Roma egemenliğinin hakim olduğu dönem öncesi, maalesef Kommagene tarihi hakkında derin bilgiler içeren kaynaklar günümüze ulaşmamıştır. Her ne kadar geç dönemlere kadar bu güzel krallığın sınırlarını bilemesek de, genel olarak Fırat Nehri ve Toros Dağları arasında kalan bölge topraklarını içine alır.
Amasyalı Coğrafya yazarı Strabo, bu ülkenin ormanlarla çevrili, su kaynakları açısından zengin, verimli topraklara sahip olduğunu belirtir. Bunların yanısıra, boyama tekniğinde kullanılan mazı ağaçları ve demir açısından da zengin kaynaklara sahip olduğunu ekleyebiliriz.
Kommagene Krallığı’ nın ait olduğu ülkenin ismini, Asur Ticaret Kolonileri’ nin ticaret anlaşmaları için kendi dillerinde kullandıkları birkaç farklı tabletlerde de Kummuh olarak görebiliriz.
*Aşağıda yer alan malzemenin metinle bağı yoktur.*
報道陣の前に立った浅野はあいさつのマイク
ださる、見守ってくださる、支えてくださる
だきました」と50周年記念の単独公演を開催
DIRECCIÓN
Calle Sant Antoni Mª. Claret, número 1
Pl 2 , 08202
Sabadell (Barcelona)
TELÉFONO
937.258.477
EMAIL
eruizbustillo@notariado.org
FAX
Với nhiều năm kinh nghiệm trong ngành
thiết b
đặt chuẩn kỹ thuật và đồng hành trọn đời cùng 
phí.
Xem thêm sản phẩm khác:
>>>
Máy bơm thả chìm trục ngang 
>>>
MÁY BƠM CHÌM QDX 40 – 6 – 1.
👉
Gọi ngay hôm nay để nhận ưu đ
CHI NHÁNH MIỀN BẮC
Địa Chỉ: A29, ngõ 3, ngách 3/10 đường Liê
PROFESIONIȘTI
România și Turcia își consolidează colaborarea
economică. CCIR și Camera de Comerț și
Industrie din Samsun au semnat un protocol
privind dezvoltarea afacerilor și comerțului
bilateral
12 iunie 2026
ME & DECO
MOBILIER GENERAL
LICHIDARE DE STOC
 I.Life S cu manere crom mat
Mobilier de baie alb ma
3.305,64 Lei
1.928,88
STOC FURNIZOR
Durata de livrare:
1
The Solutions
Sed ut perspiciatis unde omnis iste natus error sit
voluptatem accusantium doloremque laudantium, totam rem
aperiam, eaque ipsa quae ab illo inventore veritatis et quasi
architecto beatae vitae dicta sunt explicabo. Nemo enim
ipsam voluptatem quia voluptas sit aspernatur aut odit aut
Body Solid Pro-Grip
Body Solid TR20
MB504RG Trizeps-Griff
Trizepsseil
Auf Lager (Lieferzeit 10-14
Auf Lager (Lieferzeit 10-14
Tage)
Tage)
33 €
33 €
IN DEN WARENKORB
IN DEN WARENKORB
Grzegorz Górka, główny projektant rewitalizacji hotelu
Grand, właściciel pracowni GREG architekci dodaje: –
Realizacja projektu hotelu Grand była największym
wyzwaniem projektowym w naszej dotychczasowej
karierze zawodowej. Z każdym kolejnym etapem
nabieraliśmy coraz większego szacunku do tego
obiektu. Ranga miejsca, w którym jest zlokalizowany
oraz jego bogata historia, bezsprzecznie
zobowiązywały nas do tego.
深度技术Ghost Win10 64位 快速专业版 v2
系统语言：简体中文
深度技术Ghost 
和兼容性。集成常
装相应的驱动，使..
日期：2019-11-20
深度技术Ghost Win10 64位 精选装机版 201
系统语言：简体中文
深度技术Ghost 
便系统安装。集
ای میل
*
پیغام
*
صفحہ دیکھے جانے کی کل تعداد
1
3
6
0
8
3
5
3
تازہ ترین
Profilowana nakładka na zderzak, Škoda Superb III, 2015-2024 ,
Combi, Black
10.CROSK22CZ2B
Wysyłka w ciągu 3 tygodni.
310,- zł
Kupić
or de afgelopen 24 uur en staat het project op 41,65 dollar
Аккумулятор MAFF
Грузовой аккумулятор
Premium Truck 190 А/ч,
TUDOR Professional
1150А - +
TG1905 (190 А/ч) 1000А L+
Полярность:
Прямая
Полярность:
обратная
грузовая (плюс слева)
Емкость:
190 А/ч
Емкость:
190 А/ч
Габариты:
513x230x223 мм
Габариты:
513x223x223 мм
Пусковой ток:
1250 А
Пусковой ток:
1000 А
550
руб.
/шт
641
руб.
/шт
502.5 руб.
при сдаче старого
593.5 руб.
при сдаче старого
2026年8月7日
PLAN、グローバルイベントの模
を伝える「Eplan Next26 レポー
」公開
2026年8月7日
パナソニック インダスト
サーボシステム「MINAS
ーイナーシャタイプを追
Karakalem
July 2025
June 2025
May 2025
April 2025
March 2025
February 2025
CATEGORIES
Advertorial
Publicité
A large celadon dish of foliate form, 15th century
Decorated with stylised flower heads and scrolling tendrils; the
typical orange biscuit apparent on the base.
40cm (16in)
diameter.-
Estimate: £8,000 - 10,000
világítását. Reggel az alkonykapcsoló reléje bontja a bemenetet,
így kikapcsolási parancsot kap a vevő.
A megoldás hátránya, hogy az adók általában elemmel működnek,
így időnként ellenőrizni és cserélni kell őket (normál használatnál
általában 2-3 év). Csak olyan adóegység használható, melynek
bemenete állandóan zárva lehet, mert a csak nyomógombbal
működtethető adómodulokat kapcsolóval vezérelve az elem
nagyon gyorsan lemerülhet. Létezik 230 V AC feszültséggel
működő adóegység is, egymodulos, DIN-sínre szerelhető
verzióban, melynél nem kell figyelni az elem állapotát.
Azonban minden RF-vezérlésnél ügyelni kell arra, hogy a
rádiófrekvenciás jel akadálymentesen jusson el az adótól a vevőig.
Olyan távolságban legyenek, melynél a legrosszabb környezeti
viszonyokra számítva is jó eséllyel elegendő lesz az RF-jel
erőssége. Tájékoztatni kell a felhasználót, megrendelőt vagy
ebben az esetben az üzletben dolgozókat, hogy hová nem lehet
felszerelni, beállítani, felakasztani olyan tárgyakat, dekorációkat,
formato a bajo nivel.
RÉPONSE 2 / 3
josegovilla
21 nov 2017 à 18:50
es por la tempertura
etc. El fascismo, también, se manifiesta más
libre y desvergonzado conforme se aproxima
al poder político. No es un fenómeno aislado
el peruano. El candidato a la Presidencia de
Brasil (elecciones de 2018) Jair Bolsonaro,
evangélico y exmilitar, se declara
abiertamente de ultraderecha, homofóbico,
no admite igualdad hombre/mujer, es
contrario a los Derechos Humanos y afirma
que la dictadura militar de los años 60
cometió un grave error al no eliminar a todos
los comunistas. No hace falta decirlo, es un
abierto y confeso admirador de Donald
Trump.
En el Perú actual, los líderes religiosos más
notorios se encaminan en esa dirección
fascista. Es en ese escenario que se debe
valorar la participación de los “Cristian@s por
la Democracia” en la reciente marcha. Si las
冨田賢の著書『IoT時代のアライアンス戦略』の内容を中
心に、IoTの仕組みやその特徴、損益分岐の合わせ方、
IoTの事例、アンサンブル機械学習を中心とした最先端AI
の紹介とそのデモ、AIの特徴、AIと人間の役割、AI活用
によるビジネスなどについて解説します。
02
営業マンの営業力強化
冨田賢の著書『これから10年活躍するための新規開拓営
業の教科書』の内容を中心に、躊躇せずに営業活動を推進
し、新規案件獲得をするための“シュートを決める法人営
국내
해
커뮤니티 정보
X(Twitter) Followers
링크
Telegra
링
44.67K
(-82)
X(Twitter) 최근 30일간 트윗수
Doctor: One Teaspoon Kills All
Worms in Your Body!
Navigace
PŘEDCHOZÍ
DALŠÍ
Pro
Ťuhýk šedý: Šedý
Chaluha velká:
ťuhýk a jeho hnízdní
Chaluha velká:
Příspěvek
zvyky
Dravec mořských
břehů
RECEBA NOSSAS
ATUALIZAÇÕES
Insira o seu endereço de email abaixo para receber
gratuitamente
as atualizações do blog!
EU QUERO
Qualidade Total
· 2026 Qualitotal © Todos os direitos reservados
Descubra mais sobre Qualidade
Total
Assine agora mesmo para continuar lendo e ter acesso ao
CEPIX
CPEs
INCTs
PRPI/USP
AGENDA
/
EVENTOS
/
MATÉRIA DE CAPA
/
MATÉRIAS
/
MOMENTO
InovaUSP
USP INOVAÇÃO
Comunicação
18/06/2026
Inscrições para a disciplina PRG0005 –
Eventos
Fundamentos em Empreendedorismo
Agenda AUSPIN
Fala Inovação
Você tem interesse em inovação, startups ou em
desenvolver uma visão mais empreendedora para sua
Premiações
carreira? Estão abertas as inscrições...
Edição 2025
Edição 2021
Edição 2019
Kummuh’ un bu ticari anlaşmalarda ya da ödedikleri vergilerde, daha ziyade sedir ağaçları, gümüş, altın, hayvan ve şarap gibi deyimlere rastlanabilir.
Kummuh, takribi 11. yüzyıl ila 10. yüzyıl aralarında kurulmuş, M.Ö 700 yıllarında Asurlular tarafından sona erdirilmiş ve ismi yüzlerce yıl sonra bir siyasi akım olarak Hellenistik Dönem’ de tekrar canlanana kadar anılmayacaktır. Geç Hitit Dönemi’ ne kadar bölgenin en önemli bir şehir olan Kummuh, soylu Kommagene kraliyet ailesi tarafından da saygınlık görmüş Ptolemaios’ un da yönettiği Kommagene Krallığı’ na bağlıydı. Samsat (Fırat Nehri) başkent olarak anıldığı dönemlerde, sınırları Suriye’ ye kadar ulaşan Kommagene Krallığı sınırları içerisinde yer alan Kummuh şehri, yine Samsat (Samosata) isminin bir diğer versiyonudur.